FX Trading focus: USD punched lower despite only modest dip in yields. Signal or noise?
The US October jobs report wasn’t worth much of a reaction, as there was something for everyone: a solid beat on payrolls, a small beat to the upside on average hourly earnings, but an ugly household survey that dragged the unemployment rate sharply back higher despite a small fall in the participation rate. It made sense that US yields took a break on this mixed data after their aggravated rise on the back of the hawkish Powell FOMC presser on Wednesday, but the huge reaction in the US dollar to the downside suggests something else may be afoot. I am not entirely ready to commit to what that might be, but it could simply be so much noise from hefty hedging or pent-up flow around the US jobs data, or it could be a sign that we are reaching or have reached peak Fed tightness, at least for a spell. As the USD continues to trade with a range here even after the chunky sell-off Friday and into today, nothing technical has yet broken down. And we still have what has proven the most important macro data point of the last few months ahead this week: the October US CPI data point on Thursday. So: holding off judgement until after that data point this week, with the most interesting scenario a softer than expected core number and how the market treats that.
Elsewhere, and possibly more importantly, there is considerable noise on the potential for a Chinese policy pivot on zero Covid, even despite the latest official commitment to that policy at the weekend. The scale of the market reaction on Friday to further chatter on a Chinese Covid policy pivot (copper, AUDUSD, etc.) suggests what may unfold if we do get more confirmation of a lifting of this growth-stifling policy: namely higher commodity prices, especially for energy and metals. This in turn could of course also aggravate the risks of higher inflation globally – not at all what a stagflationary Europe can absorb well or that the ECB or BoE will have an easy time responding to, if possibly a positive for EU-based exporters.

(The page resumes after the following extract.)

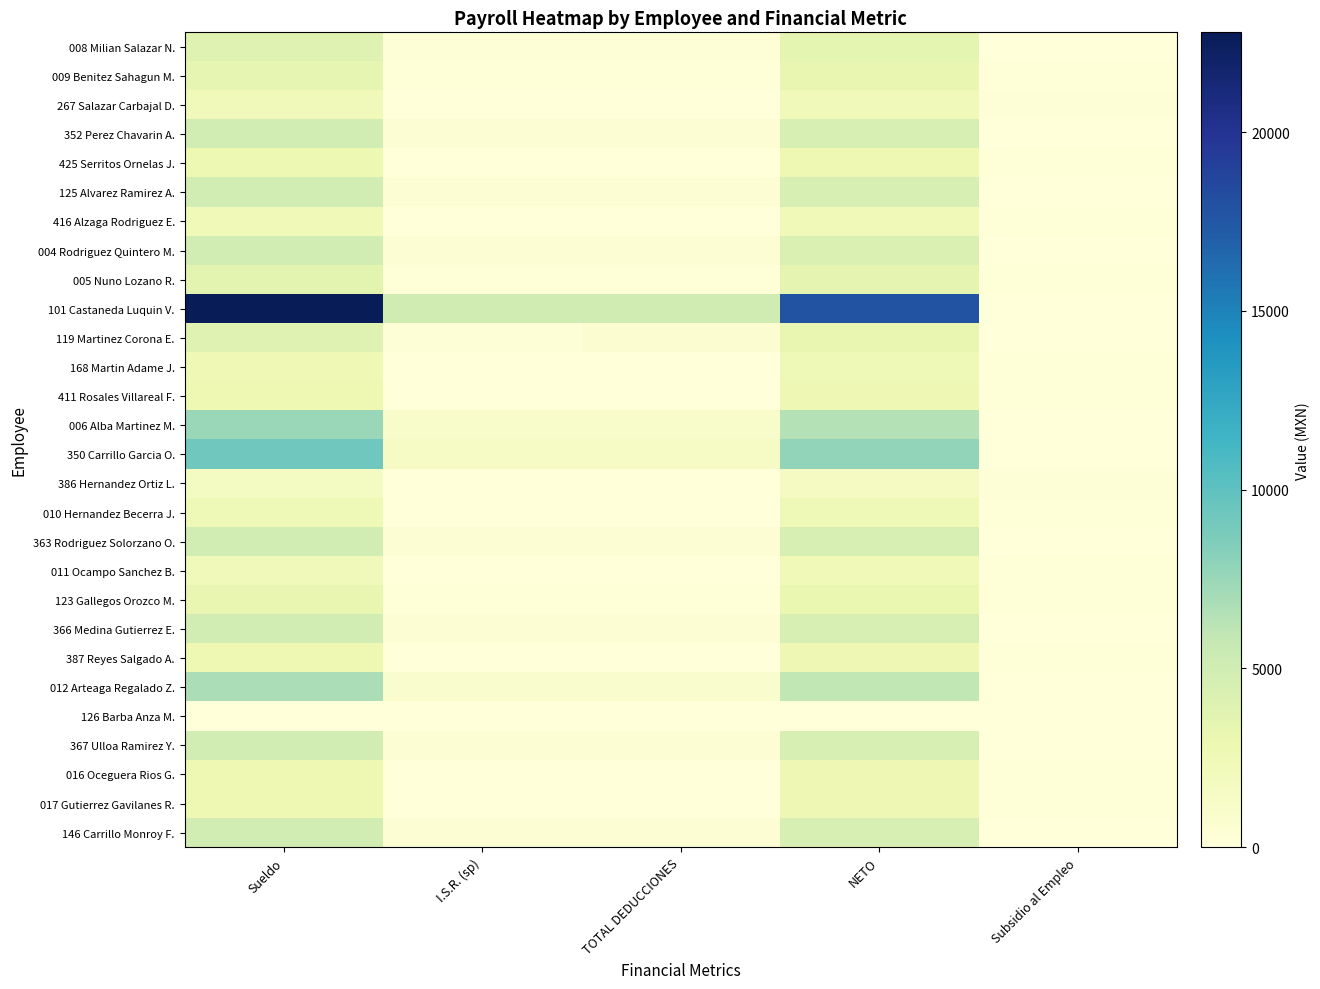

Rank the series at NETO from highest to lowest value.

101 Castaneda Luquin V., 350 Carrillo Garcia O., 006 Alba Martinez M., 012 Arteaga Regalado Z., 146 Carrillo Monroy F., 352 Perez Chavarin A., 363 Rodriguez Solorzano O., 366 Medina Gutierrez E., 367 Ulloa Ramirez Y., 125 Alvarez Ramirez A., 004 Rodriguez Quintero M., 008 Milian Salazar N., 005 Nuno Lozano R., 119 Martinez Corona E., 009 Benitez Sahagun M., 123 Gallegos Orozco M., 425 Serritos Ornelas J., 411 Rosales Villareal F., 016 Oceguera Rios G., 017 Gutierrez Gavilanes R., 387 Reyes Salgado A., 168 Martin Adame J., 010 Hernandez Becerra J., 416 Alzaga Rodriguez E., 011 Ocampo Sanchez B., 267 Salazar Carbajal D., 386 Hernandez Ortiz L., 126 Barba Anza M.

Similarly for the US, the Fed is likely hoping that that a slowing economy will at least help to ease price pressures from weaker demand for commodity inputs as in prior cycles in recent memory. But if China is driving a new global inflation impulse (rather than the “helpful” disinflation that it has provided over the last 12 months of keeping its economy in some degree of lockdown) the Fed and other central banks will have a hard time easing up much as they could in previous easing cycles. Shortly put, Friday may have shown us that an eventual change in China’s policy stance on Covid may have far greater impact than further Fed guidance, as incoming US data may fail to drive Fed expectations materially higher from here.
Chart: AUDUSD
A pair like AUDUSD sits across multiple themes, from the overall comparative pace of tightening of the two central banks to the possible impact on commodity prices from a shift in China’s policy on Covid, as discussed above. Technically, while we saw a tremendous impulsive comeback on Friday in AUDUSD, we continue to trade within the range. To see a large bullish reversal, we’ll need to see the pair trading above the neckline-like area indicated for the upside-down head-and-shoulders formation, or simply the most recent pivot high just above 0.6500. Above there, the next major upside swing level is arguably the 61.8% retracement way up at 0.6768, and the structural level of note isn’t really until 0.7000.